▼
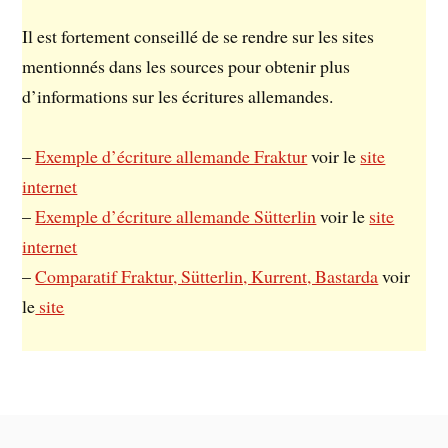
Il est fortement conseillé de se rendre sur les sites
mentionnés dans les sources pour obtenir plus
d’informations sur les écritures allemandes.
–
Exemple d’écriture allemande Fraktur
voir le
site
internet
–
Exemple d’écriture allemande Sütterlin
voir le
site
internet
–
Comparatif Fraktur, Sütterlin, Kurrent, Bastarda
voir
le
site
▲
▼
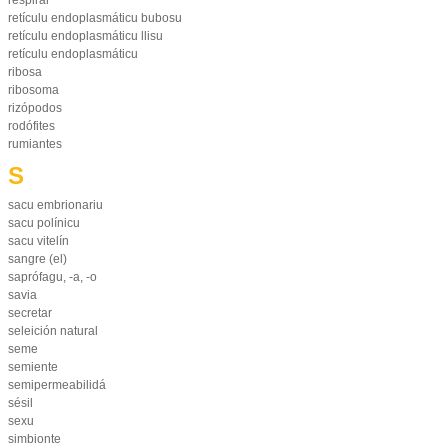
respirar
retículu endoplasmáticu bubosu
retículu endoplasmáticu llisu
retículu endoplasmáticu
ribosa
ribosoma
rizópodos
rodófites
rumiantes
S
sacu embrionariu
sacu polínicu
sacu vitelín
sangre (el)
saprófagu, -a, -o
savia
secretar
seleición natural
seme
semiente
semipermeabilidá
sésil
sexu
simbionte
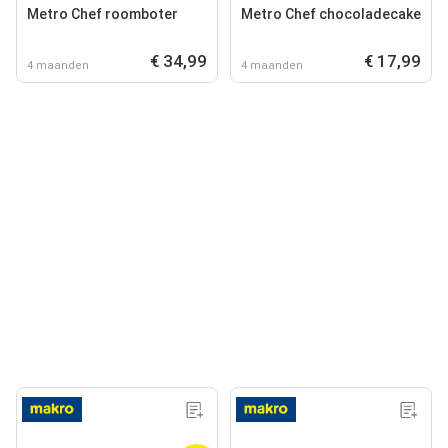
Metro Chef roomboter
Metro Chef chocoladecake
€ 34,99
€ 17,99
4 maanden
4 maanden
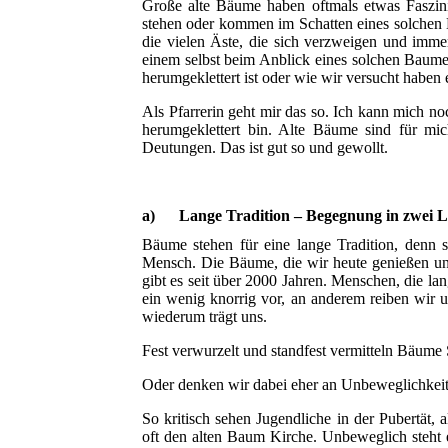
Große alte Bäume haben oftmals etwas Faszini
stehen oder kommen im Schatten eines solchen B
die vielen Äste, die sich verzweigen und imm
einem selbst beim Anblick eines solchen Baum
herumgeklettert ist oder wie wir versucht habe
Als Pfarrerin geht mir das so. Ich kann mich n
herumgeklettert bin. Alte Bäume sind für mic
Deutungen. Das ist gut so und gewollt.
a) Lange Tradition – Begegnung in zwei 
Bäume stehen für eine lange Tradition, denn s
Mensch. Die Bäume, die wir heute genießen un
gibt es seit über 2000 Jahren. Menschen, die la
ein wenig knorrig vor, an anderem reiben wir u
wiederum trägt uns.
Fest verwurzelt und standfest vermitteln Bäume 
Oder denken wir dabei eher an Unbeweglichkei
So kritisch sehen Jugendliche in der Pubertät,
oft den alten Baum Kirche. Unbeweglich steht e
▲
▶ [Task to complete]:
Can you reproduce word for word everything in the data from the line containing "Große alte Bäume haben oftmals etwas Faszini" down to the line containing "oft den alten", including both of those lines?

▶ [Response to this task]:
Große alte Bäume haben oftmals etwas Faszini
stehen oder kommen im Schatten eines solchen B
die vielen Äste, die sich verzweigen und imm
einem selbst beim Anblick eines solchen Baum
herumgeklettert ist oder wie wir versucht habe
Als Pfarrerin geht mir das so. Ich kann mich n
herumgeklettert bin. Alte Bäume sind für mic
Deutungen. Das ist gut so und gewollt.
a) Lange Tradition – Begegnung in zwei 
Bäume stehen für eine lange Tradition, denn s
Mensch. Die Bäume, die wir heute genießen un
gibt es seit über 2000 Jahren. Menschen, die la
ein wenig knorrig vor, an anderem reiben wir u
wiederum trägt uns.
Fest verwurzelt und standfest vermitteln Bäume 
Oder denken wir dabei eher an Unbeweglichkei
So kritisch sehen Jugendliche in der Pubertät,
oft den alten Baum Kirche. Unbeweglich steht e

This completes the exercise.